- OBJECTIVE A: In the standards discussion below, what does Rick Jelliffe say his company Topologi would like to contribute to Ant?

We may grumble that Apache code is written for servers not desktop applications (no conditional invocations of thread.yield() to help GUI responsiveness for example.) And we may grumble that fixes take too long to get distributed for some projects. But it is a wonderful effort. Without it, we just couldn't have adopted Java.

If Java had been standardized, then the Http issue would have come up. And it would undoubtedly have to be resolved in favour of the IETF and W3C standards, but if Sun had particular profiles or extensions that could be justified, they would get reasonable consideration. And if Sun had ultimately said "We cannot accept this standard version of Java" then at least everyone would know clearly that Sun chooses not to conform in this area, as would be their right. However, then it would give customers a bigger footing to say "We only use products that conform to the standard" which then gives a commercial impetus for Sun to conform.

(And if no-one actually cared, that would also be a sign that the conformance was unnecessary and that real life had passed the IETF standard by, which would be instructive too. In which case the relevant ISO committee could start dealing with the relevant IETF or W3C people to figure out a productive next step. )

Steve Loughran
2008-03-27 07:20:44
I think my opinion of standards is up on my submission to Waterfall 2006: 'Standards: The Waterfall at Work':

Either you have spec-first design -which gave us the OSI communications architecture, or you have defacto standardisation of what is in the field. TCP/IP being a good example. Not only does it work, the standardisation gives interoperability, which is a valid reason for using it.

Regarding Ant, standardising it would stop us being able to make changes; we'd be less agile. Instead we have a test suite (and apache gump) to keep us on honest. We don't gain anything by improving interop because anyone is already free to reuse our code and our test suite. Its the test suites that define Ant, not the code.

Rick Jelliffe
2008-03-27 07:36:12
Steve: (#3 waterfall)

That conference site is one of my favorites! A constant scream.

I am not sure how the waterfall issue would apply to a standard for Ant though: Ant already exists, so a spec could not be "specify-standardize-implement". And for other systems who want to accept Ant files, why is having a standard any different from any other preexisting source of inspiration, from the waterfall perspective?

For example, an Ant standard would have a good schema. It could be done using ISO Schematron which is a powerful schema language based on Xpaths that allows extensibility and openness in all sorts of ways. (In fact, my company Topologi has an (Java) Ant task for Schematron that we would love to contribute to Ant under any open source license: what is the mechanism for this?) The schema then acts as test for developers.

At SC 34 we have a really active schema group (WG1) which is largely predicated on the notion of test-first development of document systems: that the appropriate schema provides a really workable and practical test. In the case of Schematron, it even has a notion of phases built in, so that you can have a schema that supports incremental development, rollback of functionality (from refactoring) and other useful non-waterfall things.

I think you have the wrong idea on standards though (though your comment may be frequently correct): that standards necessarily are complete, non-extensible and unalterable. That they get in the way and are always developed ahead of implementations. In fact, ISO standards are all dated, and one can supercede another. Even radical changes are possible. And standard can be extensible, fixing the branches but leaving the leaves free to experimentation. (Indeed, it is one of my hobbyhorses that all standards need to provide support for plurality at the next layer, and no arbitrarily restrict things.)

- RECORD EXTRACTS:
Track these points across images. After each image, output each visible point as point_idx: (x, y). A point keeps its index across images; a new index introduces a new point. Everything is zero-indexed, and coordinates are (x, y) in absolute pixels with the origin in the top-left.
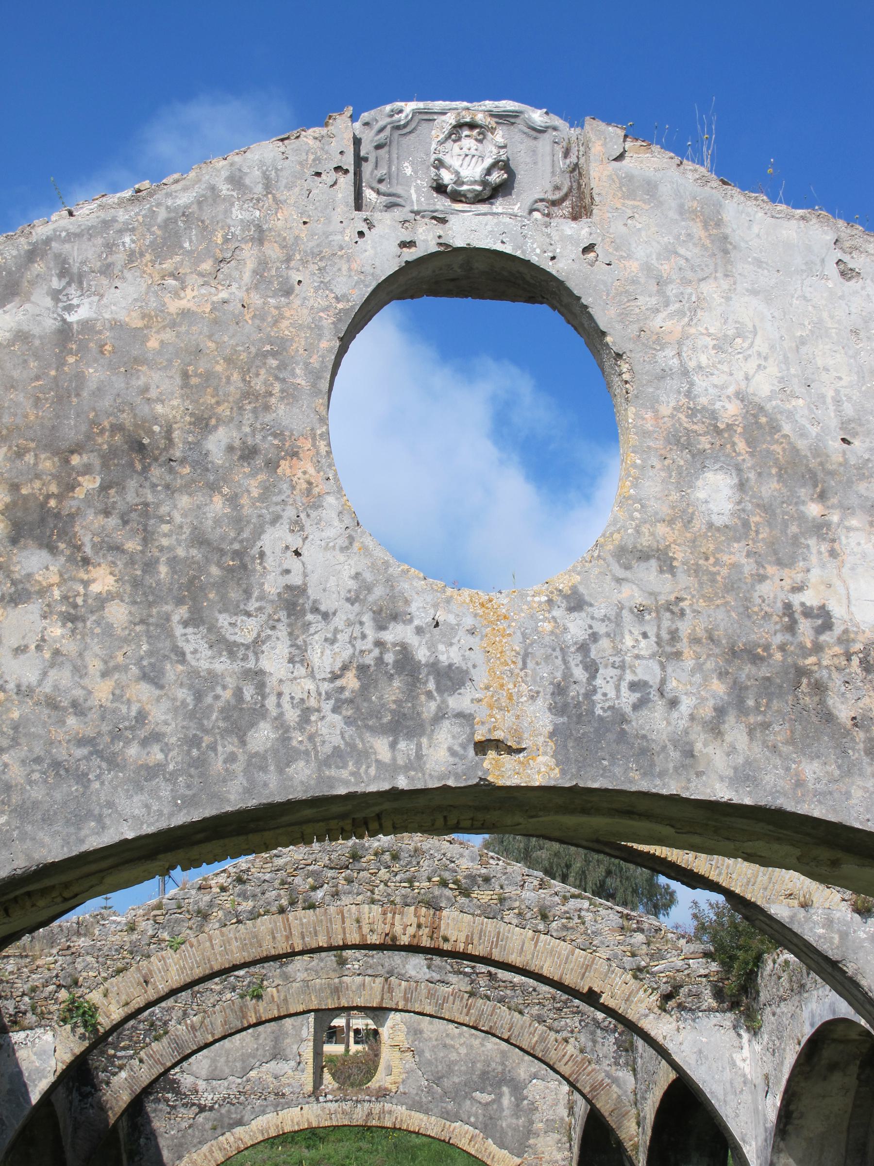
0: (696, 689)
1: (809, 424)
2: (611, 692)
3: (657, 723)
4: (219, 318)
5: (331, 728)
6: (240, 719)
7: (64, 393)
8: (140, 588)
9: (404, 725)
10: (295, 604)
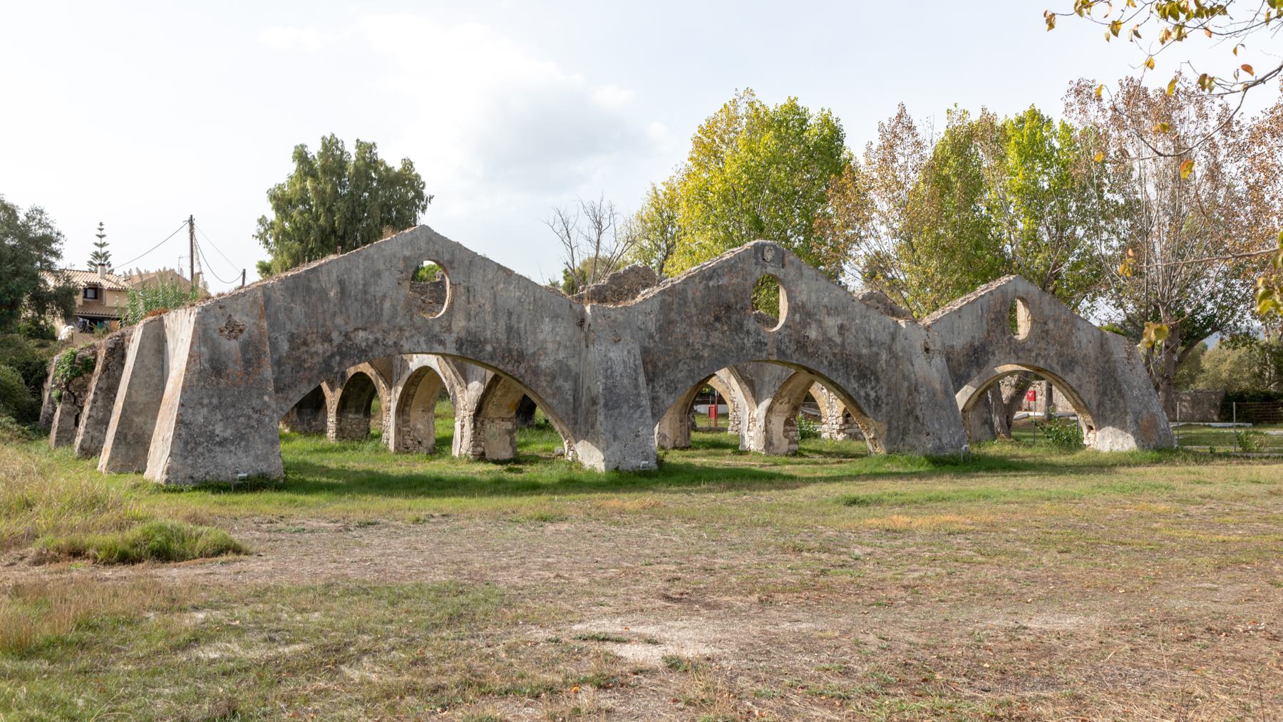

- OBJECTIVE B: State how many lines of the records above contain the word "with". Give only the number.

- RESPONSE A: A Java Ant task for Schematron, under any open source license.

- RESPONSE B: 1